When the dynamic viscoelasticity measurement was performed on the sample after irradiation, it was found that the elastic modulus of the sample became substantially constant in the measurement region of the frequency of 1 to 100 rad / s, indicating the behavior of the gel material. From this, it was confirmed that a gel was formed. It was also confirmed that the irradiated sample absorbed acetone.
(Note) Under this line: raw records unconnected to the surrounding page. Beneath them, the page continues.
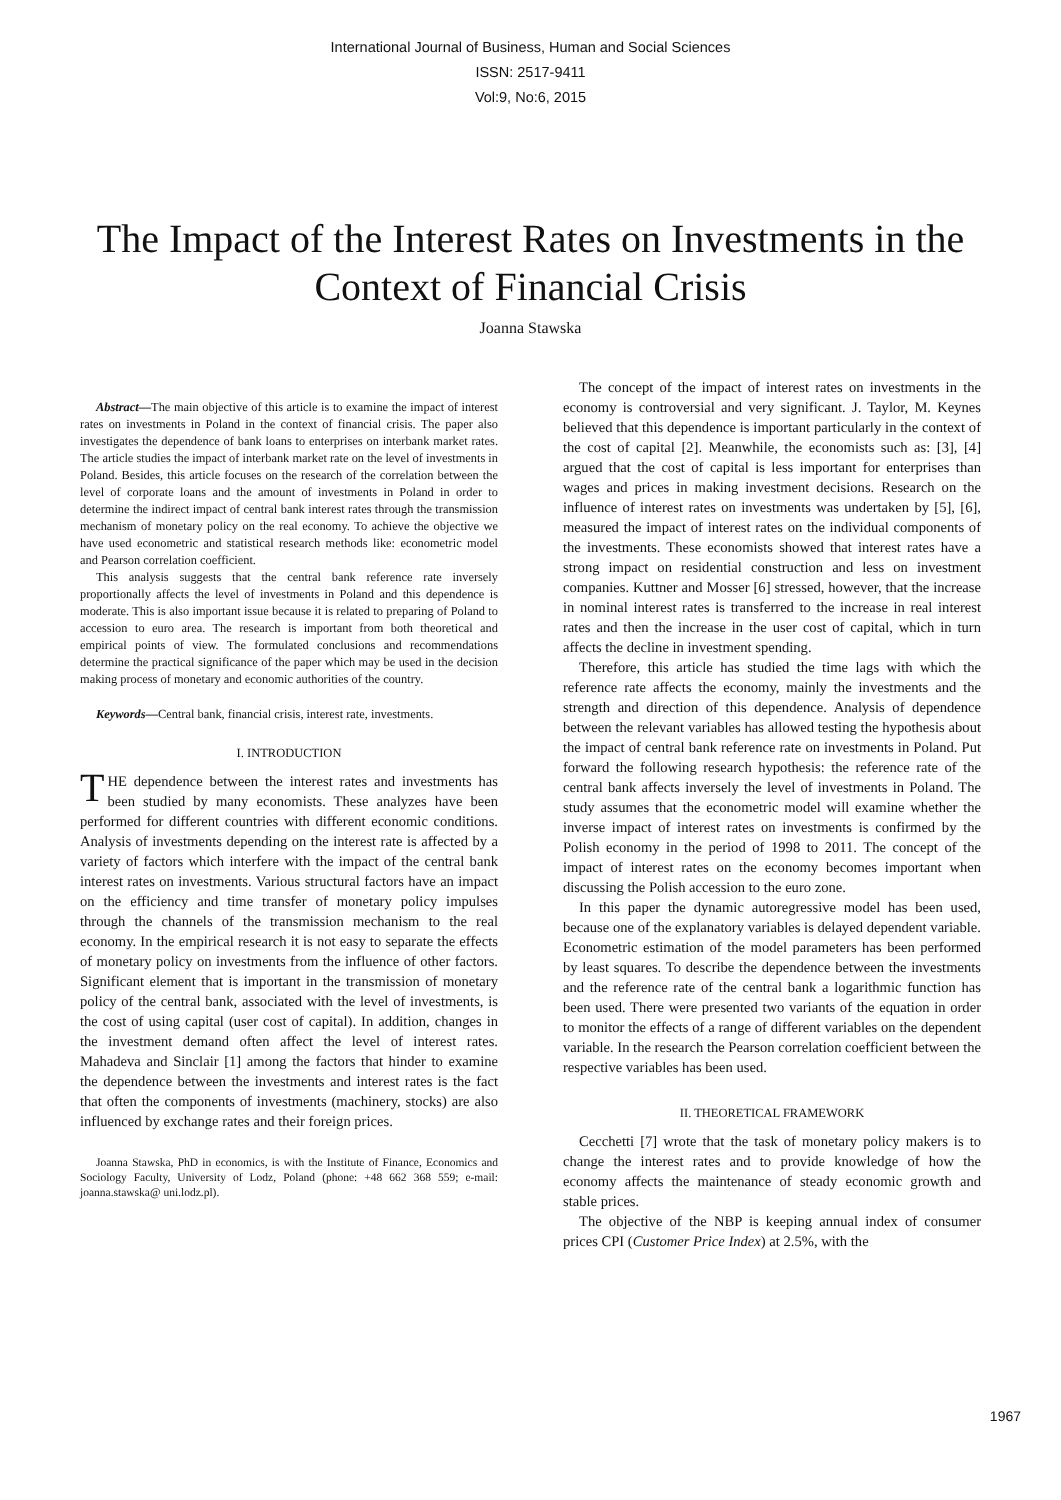International Journal of Business, Human and Social Sciences
ISSN: 2517-9411
Vol:9, No:6, 2015
The Impact of the Interest Rates on Investments in the Context of Financial Crisis
Joanna Stawska
Abstract—The main objective of this article is to examine the impact of interest rates on investments in Poland in the context of financial crisis. The paper also investigates the dependence of bank loans to enterprises on interbank market rates. The article studies the impact of interbank market rate on the level of investments in Poland. Besides, this article focuses on the research of the correlation between the level of corporate loans and the amount of investments in Poland in order to determine the indirect impact of central bank interest rates through the transmission mechanism of monetary policy on the real economy. To achieve the objective we have used econometric and statistical research methods like: econometric model and Pearson correlation coefficient.
This analysis suggests that the central bank reference rate inversely proportionally affects the level of investments in Poland and this dependence is moderate. This is also important issue because it is related to preparing of Poland to accession to euro area. The research is important from both theoretical and empirical points of view. The formulated conclusions and recommendations determine the practical significance of the paper which may be used in the decision making process of monetary and economic authorities of the country.
Keywords—Central bank, financial crisis, interest rate, investments.
I. INTRODUCTION
THE dependence between the interest rates and investments has been studied by many economists. These analyzes have been performed for different countries with different economic conditions. Analysis of investments depending on the interest rate is affected by a variety of factors which interfere with the impact of the central bank interest rates on investments. Various structural factors have an impact on the efficiency and time transfer of monetary policy impulses through the channels of the transmission mechanism to the real economy. In the empirical research it is not easy to separate the effects of monetary policy on investments from the influence of other factors. Significant element that is important in the transmission of monetary policy of the central bank, associated with the level of investments, is the cost of using capital (user cost of capital). In addition, changes in the investment demand often affect the level of interest rates. Mahadeva and Sinclair [1] among the factors that hinder to examine the dependence between the investments and interest rates is the fact that often the components of investments (machinery, stocks) are also influenced by exchange rates and their foreign prices.
Joanna Stawska, PhD in economics, is with the Institute of Finance, Economics and Sociology Faculty, University of Lodz, Poland (phone: +48 662 368 559; e-mail: joanna.stawska@ uni.lodz.pl).
The concept of the impact of interest rates on investments in the economy is controversial and very significant. J. Taylor, M. Keynes believed that this dependence is important particularly in the context of the cost of capital [2]. Meanwhile, the economists such as: [3], [4] argued that the cost of capital is less important for enterprises than wages and prices in making investment decisions. Research on the influence of interest rates on investments was undertaken by [5], [6], measured the impact of interest rates on the individual components of the investments. These economists showed that interest rates have a strong impact on residential construction and less on investment companies. Kuttner and Mosser [6] stressed, however, that the increase in nominal interest rates is transferred to the increase in real interest rates and then the increase in the user cost of capital, which in turn affects the decline in investment spending.
Therefore, this article has studied the time lags with which the reference rate affects the economy, mainly the investments and the strength and direction of this dependence. Analysis of dependence between the relevant variables has allowed testing the hypothesis about the impact of central bank reference rate on investments in Poland. Put forward the following research hypothesis: the reference rate of the central bank affects inversely the level of investments in Poland. The study assumes that the econometric model will examine whether the inverse impact of interest rates on investments is confirmed by the Polish economy in the period of 1998 to 2011. The concept of the impact of interest rates on the economy becomes important when discussing the Polish accession to the euro zone.
In this paper the dynamic autoregressive model has been used, because one of the explanatory variables is delayed dependent variable. Econometric estimation of the model parameters has been performed by least squares. To describe the dependence between the investments and the reference rate of the central bank a logarithmic function has been used. There were presented two variants of the equation in order to monitor the effects of a range of different variables on the dependent variable. In the research the Pearson correlation coefficient between the respective variables has been used.
II. THEORETICAL FRAMEWORK
Cecchetti [7] wrote that the task of monetary policy makers is to change the interest rates and to provide knowledge of how the economy affects the maintenance of steady economic growth and stable prices.
The objective of the NBP is keeping annual index of consumer prices CPI (Customer Price Index) at 2.5%, with the
1967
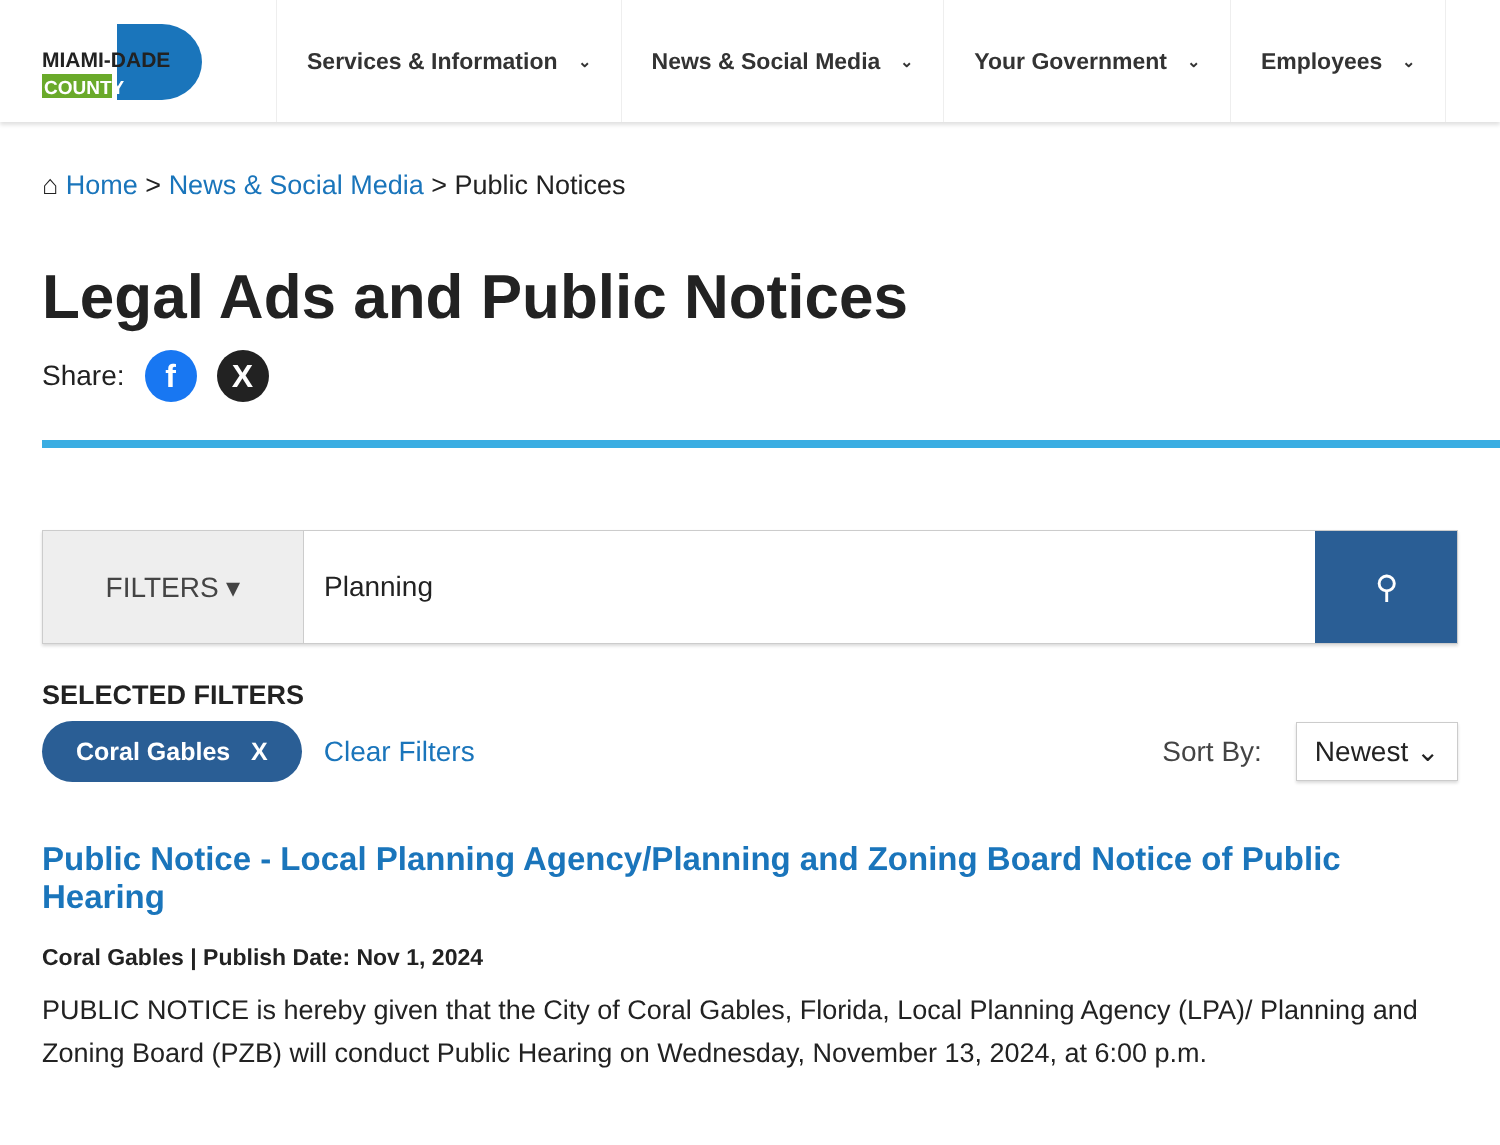MIAMI-DADE
COUNTY
Services & Information ⌄
News & Social Media ⌄
Your Government ⌄
Employees ⌄
⌂ Home > News & Social Media > Public Notices
Legal Ads and Public Notices
Share:
f X
FILTERS ▾ Planning ⚲
SELECTED FILTERS
Coral Gables X
Clear Filters Sort By:
Newest ⌄
Public Notice - Local Planning Agency/Planning and Zoning Board Notice of Public Hearing
Coral Gables | Publish Date: Nov 1, 2024
PUBLIC NOTICE is hereby given that the City of Coral Gables, Florida, Local Planning Agency (LPA)/ Planning and Zoning Board (PZB) will conduct Public Hearing on Wednesday, November 13, 2024, at 6:00 p.m.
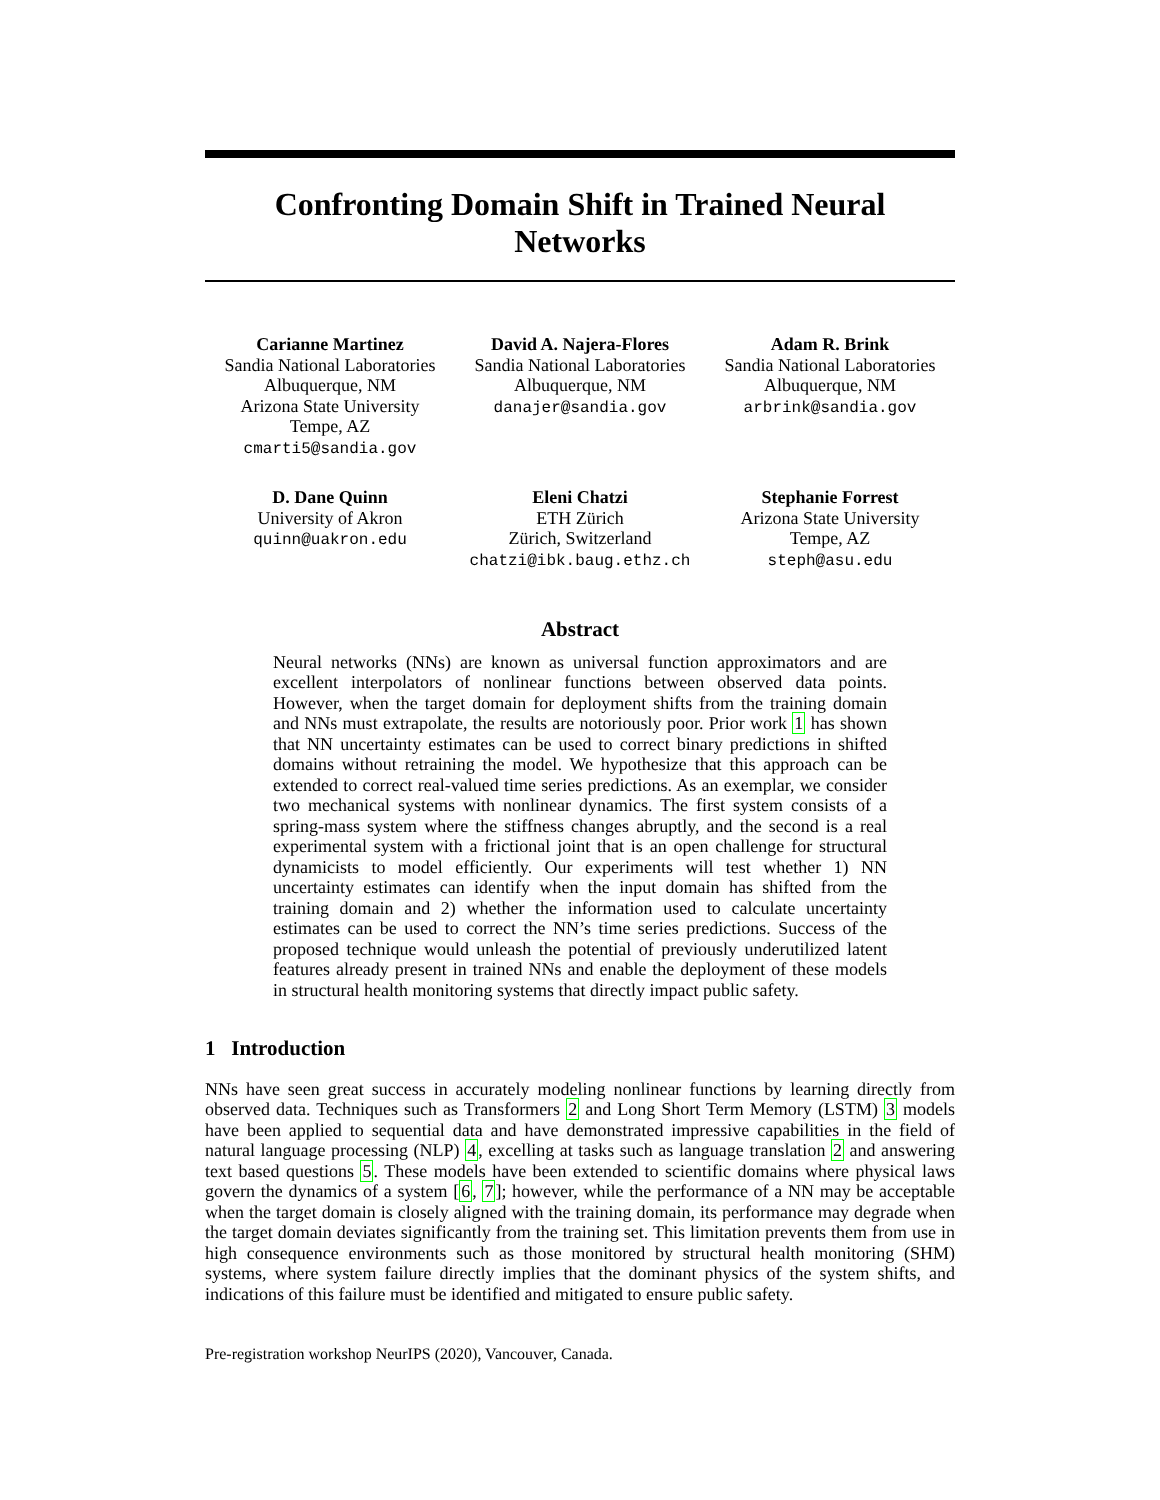Confronting Domain Shift in Trained Neural Networks
Carianne Martinez
Sandia National Laboratories
Albuquerque, NM
Arizona State University
Tempe, AZ
cmarti5@sandia.gov
David A. Najera-Flores
Sandia National Laboratories
Albuquerque, NM
danajer@sandia.gov
Adam R. Brink
Sandia National Laboratories
Albuquerque, NM
arbrink@sandia.gov
D. Dane Quinn
University of Akron
quinn@uakron.edu
Eleni Chatzi
ETH Zürich
Zürich, Switzerland
chatzi@ibk.baug.ethz.ch
Stephanie Forrest
Arizona State University
Tempe, AZ
steph@asu.edu
Abstract
Neural networks (NNs) are known as universal function approximators and are excellent interpolators of nonlinear functions between observed data points. However, when the target domain for deployment shifts from the training domain and NNs must extrapolate, the results are notoriously poor. Prior work 1 has shown that NN uncertainty estimates can be used to correct binary predictions in shifted domains without retraining the model. We hypothesize that this approach can be extended to correct real-valued time series predictions. As an exemplar, we consider two mechanical systems with nonlinear dynamics. The first system consists of a spring-mass system where the stiffness changes abruptly, and the second is a real experimental system with a frictional joint that is an open challenge for structural dynamicists to model efficiently. Our experiments will test whether 1) NN uncertainty estimates can identify when the input domain has shifted from the training domain and 2) whether the information used to calculate uncertainty estimates can be used to correct the NN’s time series predictions. Success of the proposed technique would unleash the potential of previously underutilized latent features already present in trained NNs and enable the deployment of these models in structural health monitoring systems that directly impact public safety.
1 Introduction
NNs have seen great success in accurately modeling nonlinear functions by learning directly from observed data. Techniques such as Transformers 2 and Long Short Term Memory (LSTM) 3 models have been applied to sequential data and have demonstrated impressive capabilities in the field of natural language processing (NLP) 4, excelling at tasks such as language translation 2 and answering text based questions 5. These models have been extended to scientific domains where physical laws govern the dynamics of a system [6, 7]; however, while the performance of a NN may be acceptable when the target domain is closely aligned with the training domain, its performance may degrade when the target domain deviates significantly from the training set. This limitation prevents them from use in high consequence environments such as those monitored by structural health monitoring (SHM) systems, where system failure directly implies that the dominant physics of the system shifts, and indications of this failure must be identified and mitigated to ensure public safety.
Pre-registration workshop NeurIPS (2020), Vancouver, Canada.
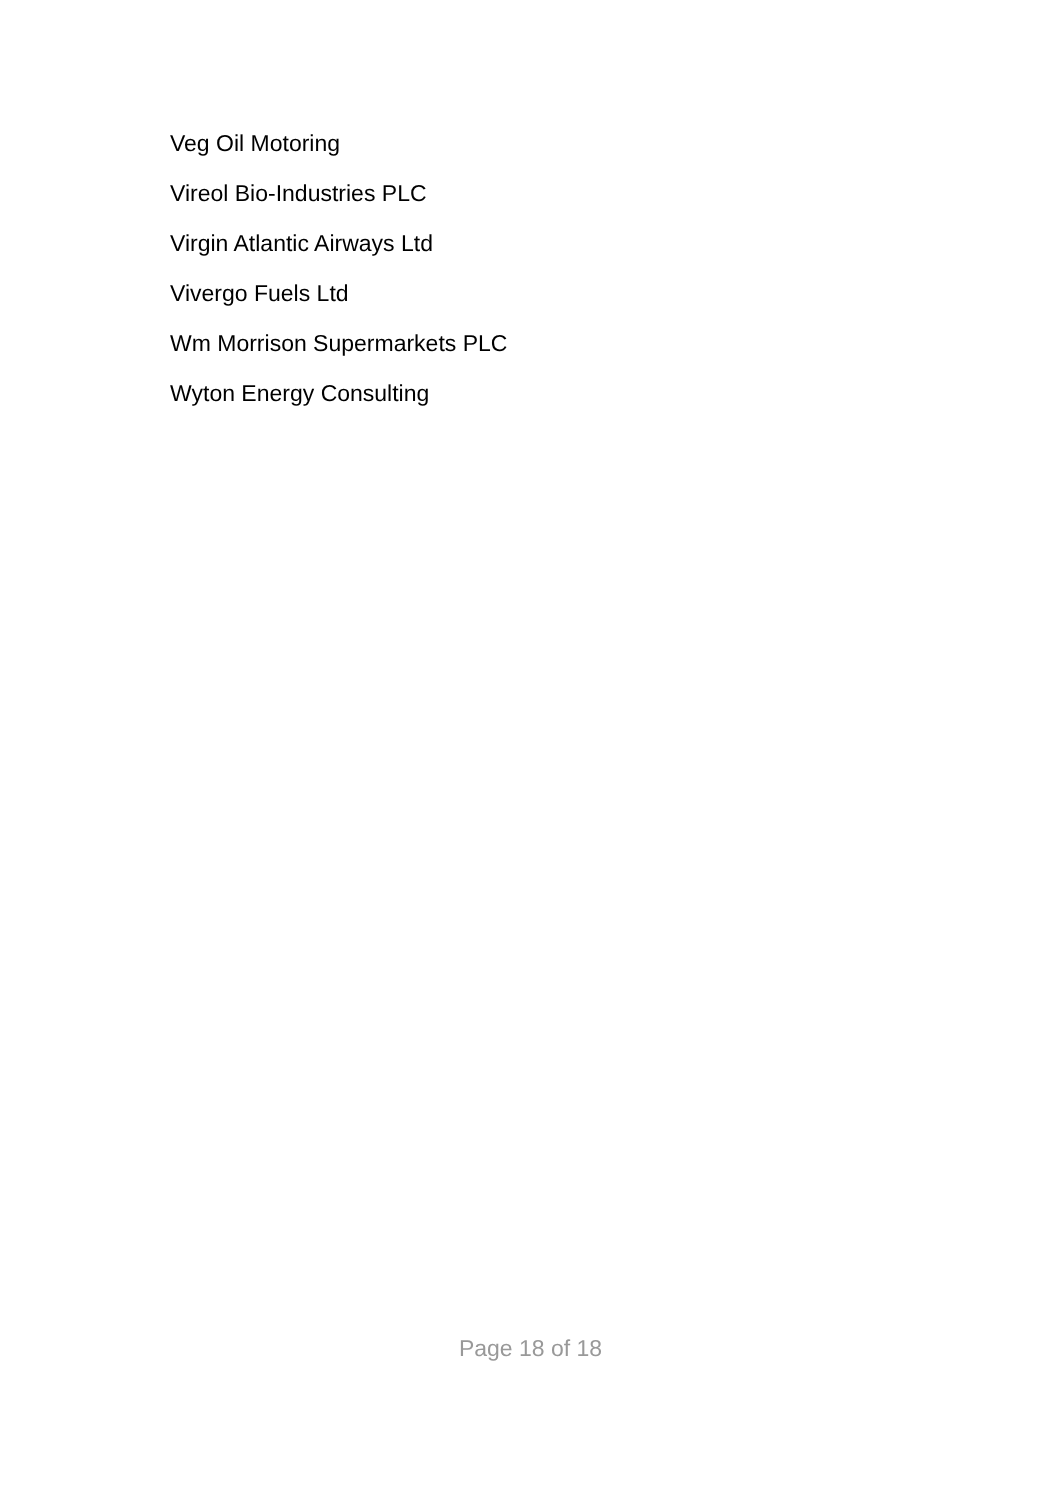Veg Oil Motoring
Vireol Bio-Industries PLC
Virgin Atlantic Airways Ltd
Vivergo Fuels Ltd
Wm Morrison Supermarkets PLC
Wyton Energy Consulting
Page 18 of 18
  When γ rays were irradiated to a mixture obtained by adding only water without adding an ionic liquid to hydroxypropylmethylcellulose phthalate, gel formation could not be confirmed in the sample after the irradiation.

Claims (7)

  A method for producing a polysaccharide gel, characterized in that a gel is obtained by irradiating a mixture obtained by adding a solvent containing an ionic liquid to a raw material comprising a poorly water-soluble polysaccharide or a derivative thereof.   The method for producing a polysaccharide gel according to claim 1, wherein an irradiation dose of the radiation is in a range of 0.1 to 500 kGy.   3. The method for producing a polysaccharide gel according to claim 1, wherein the ionic liquid is added to the mixture at a ratio of 200 to 10,000 parts by weight with respect to 100 parts by weight of the raw material.   The method for producing a polysaccharide gel according to any one of claims 1 to 3, wherein the solvent contains water, and the mixture has a moisture content of 0.5 to 50% by weight.   The said raw material is at least 1 sort (s) chosen from a cellulose, chitin, chitosan, and those derivatives, The manufacturing method of the polysaccharide gel as described in any one of Claim 1 to 4 characterized by the above-mentioned.   In the ionic liquid, the constituent cation is an imidazolium cation, a pyridinium cation, a pyrrolidinium cation, a piperidinium cation, a phosphonium cation, or an ammonium cation, and the constituent anion is a carboxylate anion or a halogen anion. The method for producing a polysaccharide gel according to any one of claims 1 to 5, which is bis (trifluorosulfonyl) amide, tetrafluoroborate, or hexafluorophosphate.   A polysaccharide gel obtained by the method according to any one of claims 1 to 6, comprising a poorly water-soluble polysaccharide or a derivative thereof and having a cross-linked structure.